Items from a data source
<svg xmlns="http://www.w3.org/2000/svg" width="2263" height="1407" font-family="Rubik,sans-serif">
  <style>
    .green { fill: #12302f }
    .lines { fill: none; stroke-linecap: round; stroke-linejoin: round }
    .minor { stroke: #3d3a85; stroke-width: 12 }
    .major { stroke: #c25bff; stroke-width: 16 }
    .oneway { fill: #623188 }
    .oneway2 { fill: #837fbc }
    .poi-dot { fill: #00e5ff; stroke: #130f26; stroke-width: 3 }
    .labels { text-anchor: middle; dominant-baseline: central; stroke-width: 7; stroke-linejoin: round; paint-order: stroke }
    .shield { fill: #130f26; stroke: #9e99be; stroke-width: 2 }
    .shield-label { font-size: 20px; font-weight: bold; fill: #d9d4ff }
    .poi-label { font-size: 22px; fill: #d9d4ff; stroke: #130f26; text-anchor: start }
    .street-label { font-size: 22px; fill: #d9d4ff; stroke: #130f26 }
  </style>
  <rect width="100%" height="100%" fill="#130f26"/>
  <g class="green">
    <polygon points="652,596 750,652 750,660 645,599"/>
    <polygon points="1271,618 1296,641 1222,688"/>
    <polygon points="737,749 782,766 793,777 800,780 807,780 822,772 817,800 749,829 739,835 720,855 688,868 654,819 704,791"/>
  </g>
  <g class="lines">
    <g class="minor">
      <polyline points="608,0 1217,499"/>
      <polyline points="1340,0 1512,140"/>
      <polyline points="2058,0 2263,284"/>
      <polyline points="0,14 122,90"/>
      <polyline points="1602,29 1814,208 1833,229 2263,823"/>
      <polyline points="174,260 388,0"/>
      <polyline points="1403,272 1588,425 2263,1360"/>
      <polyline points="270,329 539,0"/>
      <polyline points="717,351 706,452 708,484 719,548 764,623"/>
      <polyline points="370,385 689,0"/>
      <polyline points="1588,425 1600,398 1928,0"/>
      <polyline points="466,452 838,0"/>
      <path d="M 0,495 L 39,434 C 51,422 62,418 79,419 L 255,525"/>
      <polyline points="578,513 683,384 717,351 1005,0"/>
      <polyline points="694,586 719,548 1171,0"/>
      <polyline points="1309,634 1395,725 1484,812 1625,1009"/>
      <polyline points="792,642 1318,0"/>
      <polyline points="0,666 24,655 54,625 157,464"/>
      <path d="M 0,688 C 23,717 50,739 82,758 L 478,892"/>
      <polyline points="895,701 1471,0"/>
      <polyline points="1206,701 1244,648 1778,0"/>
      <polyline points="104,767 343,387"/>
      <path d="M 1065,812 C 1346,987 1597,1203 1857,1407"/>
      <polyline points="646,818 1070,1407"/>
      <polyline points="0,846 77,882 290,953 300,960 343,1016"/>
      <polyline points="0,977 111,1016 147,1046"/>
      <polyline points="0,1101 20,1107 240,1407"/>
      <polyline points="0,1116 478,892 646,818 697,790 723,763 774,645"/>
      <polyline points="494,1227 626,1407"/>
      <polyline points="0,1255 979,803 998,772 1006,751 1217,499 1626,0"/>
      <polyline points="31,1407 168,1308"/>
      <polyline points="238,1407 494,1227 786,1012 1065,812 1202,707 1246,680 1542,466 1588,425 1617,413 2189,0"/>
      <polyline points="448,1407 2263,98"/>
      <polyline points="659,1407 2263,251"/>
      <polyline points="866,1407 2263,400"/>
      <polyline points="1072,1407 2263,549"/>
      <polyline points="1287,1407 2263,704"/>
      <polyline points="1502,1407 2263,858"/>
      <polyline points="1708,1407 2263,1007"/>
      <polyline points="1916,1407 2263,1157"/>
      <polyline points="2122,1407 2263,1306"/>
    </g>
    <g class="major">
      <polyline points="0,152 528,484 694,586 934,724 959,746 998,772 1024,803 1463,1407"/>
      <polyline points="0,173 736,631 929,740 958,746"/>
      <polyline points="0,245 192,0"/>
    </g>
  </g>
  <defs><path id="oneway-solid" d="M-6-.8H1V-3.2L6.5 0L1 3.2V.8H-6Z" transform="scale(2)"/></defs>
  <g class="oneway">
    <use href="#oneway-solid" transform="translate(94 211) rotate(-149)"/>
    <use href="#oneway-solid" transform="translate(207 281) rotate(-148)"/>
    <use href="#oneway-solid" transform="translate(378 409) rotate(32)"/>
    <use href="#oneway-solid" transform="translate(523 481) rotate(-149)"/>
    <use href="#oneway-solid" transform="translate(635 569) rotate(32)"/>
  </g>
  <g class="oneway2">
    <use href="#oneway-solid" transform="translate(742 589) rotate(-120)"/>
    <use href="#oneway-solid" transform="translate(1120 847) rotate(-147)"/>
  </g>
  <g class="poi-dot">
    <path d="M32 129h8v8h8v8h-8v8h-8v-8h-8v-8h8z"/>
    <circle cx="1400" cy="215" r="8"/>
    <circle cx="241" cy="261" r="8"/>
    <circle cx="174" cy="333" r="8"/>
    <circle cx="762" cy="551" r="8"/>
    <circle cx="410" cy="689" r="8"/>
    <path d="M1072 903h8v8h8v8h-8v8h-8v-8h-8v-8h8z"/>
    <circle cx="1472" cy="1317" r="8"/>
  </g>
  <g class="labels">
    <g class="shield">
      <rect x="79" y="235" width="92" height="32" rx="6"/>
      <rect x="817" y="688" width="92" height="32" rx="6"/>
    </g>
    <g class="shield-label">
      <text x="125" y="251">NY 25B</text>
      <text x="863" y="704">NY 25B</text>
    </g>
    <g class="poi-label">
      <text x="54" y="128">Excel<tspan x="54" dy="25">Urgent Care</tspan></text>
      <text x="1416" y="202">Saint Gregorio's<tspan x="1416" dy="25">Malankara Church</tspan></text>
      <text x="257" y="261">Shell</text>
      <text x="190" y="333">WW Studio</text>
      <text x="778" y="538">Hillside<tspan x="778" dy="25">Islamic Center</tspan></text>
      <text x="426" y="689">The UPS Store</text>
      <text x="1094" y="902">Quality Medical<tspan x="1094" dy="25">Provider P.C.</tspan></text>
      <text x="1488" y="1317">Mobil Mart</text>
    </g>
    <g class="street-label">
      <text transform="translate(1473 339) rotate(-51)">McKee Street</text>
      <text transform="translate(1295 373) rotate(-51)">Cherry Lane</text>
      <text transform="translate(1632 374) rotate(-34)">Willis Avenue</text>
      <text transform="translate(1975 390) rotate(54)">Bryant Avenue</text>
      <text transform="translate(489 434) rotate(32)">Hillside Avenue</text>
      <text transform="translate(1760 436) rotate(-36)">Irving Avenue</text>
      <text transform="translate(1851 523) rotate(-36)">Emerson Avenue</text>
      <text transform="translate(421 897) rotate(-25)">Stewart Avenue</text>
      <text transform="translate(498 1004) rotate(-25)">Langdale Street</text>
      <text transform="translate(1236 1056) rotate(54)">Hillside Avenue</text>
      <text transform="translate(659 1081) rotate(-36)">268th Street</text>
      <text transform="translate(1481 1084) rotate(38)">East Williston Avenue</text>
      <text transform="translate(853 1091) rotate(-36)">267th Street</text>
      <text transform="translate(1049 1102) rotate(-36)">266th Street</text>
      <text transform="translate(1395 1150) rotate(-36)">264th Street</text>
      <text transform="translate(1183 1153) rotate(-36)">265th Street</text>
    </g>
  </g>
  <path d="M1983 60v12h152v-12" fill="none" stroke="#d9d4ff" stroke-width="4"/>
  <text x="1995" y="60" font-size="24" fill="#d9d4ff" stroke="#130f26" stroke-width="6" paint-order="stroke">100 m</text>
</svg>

• _Problem requirements_
The job here is to write out all the entries again exactly.

• _Solution for this problem_
<svg xmlns="http://www.w3.org/2000/svg" width="2263" height="1407" font-family="Rubik,sans-serif">
  <style>
    .green { fill: #12302f }
    .lines { fill: none; stroke-linecap: round; stroke-linejoin: round }
    .minor { stroke: #3d3a85; stroke-width: 12 }
    .major { stroke: #c25bff; stroke-width: 16 }
    .oneway { fill: #623188 }
    .oneway2 { fill: #837fbc }
    .poi-dot { fill: #00e5ff; stroke: #130f26; stroke-width: 3 }
    .labels { text-anchor: middle; dominant-baseline: central; stroke-width: 7; stroke-linejoin: round; paint-order: stroke }
    .shield { fill: #130f26; stroke: #9e99be; stroke-width: 2 }
    .shield-label { font-size: 20px; font-weight: bold; fill: #d9d4ff }
    .poi-label { font-size: 22px; fill: #d9d4ff; stroke: #130f26; text-anchor: start }
    .street-label { font-size: 22px; fill: #d9d4ff; stroke: #130f26 }
  </style>
  <rect width="100%" height="100%" fill="#130f26"/>
  <g class="green">
    <polygon points="652,596 750,652 750,660 645,599"/>
    <polygon points="1271,618 1296,641 1222,688"/>
    <polygon points="737,749 782,766 793,777 800,780 807,780 822,772 817,800 749,829 739,835 720,855 688,868 654,819 704,791"/>
  </g>
  <g class="lines">
    <g class="minor">
      <polyline points="608,0 1217,499"/>
      <polyline points="1340,0 1512,140"/>
      <polyline points="2058,0 2263,284"/>
      <polyline points="0,14 122,90"/>
      <polyline points="1602,29 1814,208 1833,229 2263,823"/>
      <polyline points="174,260 388,0"/>
      <polyline points="1403,272 1588,425 2263,1360"/>
      <polyline points="270,329 539,0"/>
      <polyline points="717,351 706,452 708,484 719,548 764,623"/>
      <polyline points="370,385 689,0"/>
      <polyline points="1588,425 1600,398 1928,0"/>
      <polyline points="466,452 838,0"/>
      <path d="M 0,495 L 39,434 C 51,422 62,418 79,419 L 255,525"/>
      <polyline points="578,513 683,384 717,351 1005,0"/>
      <polyline points="694,586 719,548 1171,0"/>
      <polyline points="1309,634 1395,725 1484,812 1625,1009"/>
      <polyline points="792,642 1318,0"/>
      <polyline points="0,666 24,655 54,625 157,464"/>
      <path d="M 0,688 C 23,717 50,739 82,758 L 478,892"/>
      <polyline points="895,701 1471,0"/>
      <polyline points="1206,701 1244,648 1778,0"/>
      <polyline points="104,767 343,387"/>
      <path d="M 1065,812 C 1346,987 1597,1203 1857,1407"/>
      <polyline points="646,818 1070,1407"/>
      <polyline points="0,846 77,882 290,953 300,960 343,1016"/>
      <polyline points="0,977 111,1016 147,1046"/>
      <polyline points="0,1101 20,1107 240,1407"/>
      <polyline points="0,1116 478,892 646,818 697,790 723,763 774,645"/>
      <polyline points="494,1227 626,1407"/>
      <polyline points="0,1255 979,803 998,772 1006,751 1217,499 1626,0"/>
      <polyline points="31,1407 168,1308"/>
      <polyline points="238,1407 494,1227 786,1012 1065,812 1202,707 1246,680 1542,466 1588,425 1617,413 2189,0"/>
      <polyline points="448,1407 2263,98"/>
      <polyline points="659,1407 2263,251"/>
      <polyline points="866,1407 2263,400"/>
      <polyline points="1072,1407 2263,549"/>
      <polyline points="1287,1407 2263,704"/>
      <polyline points="1502,1407 2263,858"/>
      <polyline points="1708,1407 2263,1007"/>
      <polyline points="1916,1407 2263,1157"/>
      <polyline points="2122,1407 2263,1306"/>
    </g>
    <g class="major">
      <polyline points="0,152 528,484 694,586 934,724 959,746 998,772 1024,803 1463,1407"/>
      <polyline points="0,173 736,631 929,740 958,746"/>
      <polyline points="0,245 192,0"/>
    </g>
  </g>
  <defs><path id="oneway-solid" d="M-6-.8H1V-3.2L6.5 0L1 3.2V.8H-6Z" transform="scale(2)"/></defs>
  <g class="oneway">
    <use href="#oneway-solid" transform="translate(94 211) rotate(-149)"/>
    <use href="#oneway-solid" transform="translate(207 281) rotate(-148)"/>
    <use href="#oneway-solid" transform="translate(378 409) rotate(32)"/>
    <use href="#oneway-solid" transform="translate(523 481) rotate(-149)"/>
    <use href="#oneway-solid" transform="translate(635 569) rotate(32)"/>
  </g>
  <g class="oneway2">
    <use href="#oneway-solid" transform="translate(742 589) rotate(-120)"/>
    <use href="#oneway-solid" transform="translate(1120 847) rotate(-147)"/>
  </g>
  <g class="poi-dot">
    <path d="M32 129h8v8h8v8h-8v8h-8v-8h-8v-8h8z"/>
    <circle cx="1400" cy="215" r="8"/>
    <circle cx="241" cy="261" r="8"/>
    <circle cx="174" cy="333" r="8"/>
    <circle cx="762" cy="551" r="8"/>
    <circle cx="410" cy="689" r="8"/>
    <path d="M1072 903h8v8h8v8h-8v8h-8v-8h-8v-8h8z"/>
    <circle cx="1472" cy="1317" r="8"/>
  </g>
  <g class="labels">
    <g class="shield">
      <rect x="79" y="235" width="92" height="32" rx="6"/>
      <rect x="817" y="688" width="92" height="32" rx="6"/>
    </g>
    <g class="shield-label">
      <text x="125" y="251">NY 25B</text>
      <text x="863" y="704">NY 25B</text>
    </g>
    <g class="poi-label">
      <text x="54" y="128">Excel<tspan x="54" dy="25">Urgent Care</tspan></text>
      <text x="1416" y="202">Saint Gregorio's<tspan x="1416" dy="25">Malankara Church</tspan></text>
      <text x="257" y="261">Shell</text>
      <text x="190" y="333">WW Studio</text>
      <text x="778" y="538">Hillside<tspan x="778" dy="25">Islamic Center</tspan></text>
      <text x="426" y="689">The UPS Store</text>
      <text x="1094" y="902">Quality Medical<tspan x="1094" dy="25">Provider P.C.</tspan></text>
      <text x="1488" y="1317">Mobil Mart</text>
    </g>
    <g class="street-label">
      <text transform="translate(1473 339) rotate(-51)">McKee Street</text>
      <text transform="translate(1295 373) rotate(-51)">Cherry Lane</text>
      <text transform="translate(1632 374) rotate(-34)">Willis Avenue</text>
      <text transform="translate(1975 390) rotate(54)">Bryant Avenue</text>
      <text transform="translate(489 434) rotate(32)">Hillside Avenue</text>
      <text transform="translate(1760 436) rotate(-36)">Irving Avenue</text>
      <text transform="translate(1851 523) rotate(-36)">Emerson Avenue</text>
      <text transform="translate(421 897) rotate(-25)">Stewart Avenue</text>
      <text transform="translate(498 1004) rotate(-25)">Langdale Street</text>
      <text transform="translate(1236 1056) rotate(54)">Hillside Avenue</text>
      <text transform="translate(659 1081) rotate(-36)">268th Street</text>
      <text transform="translate(1481 1084) rotate(38)">East Williston Avenue</text>
      <text transform="translate(853 1091) rotate(-36)">267th Street</text>
      <text transform="translate(1049 1102) rotate(-36)">266th Street</text>
      <text transform="translate(1395 1150) rotate(-36)">264th Street</text>
      <text transform="translate(1183 1153) rotate(-36)">265th Street</text>
    </g>
  </g>
  <path d="M1983 60v12h152v-12" fill="none" stroke="#d9d4ff" stroke-width="4"/>
  <text x="1995" y="60" font-size="24" fill="#d9d4ff" stroke="#130f26" stroke-width="6" paint-order="stroke">100 m</text>
</svg>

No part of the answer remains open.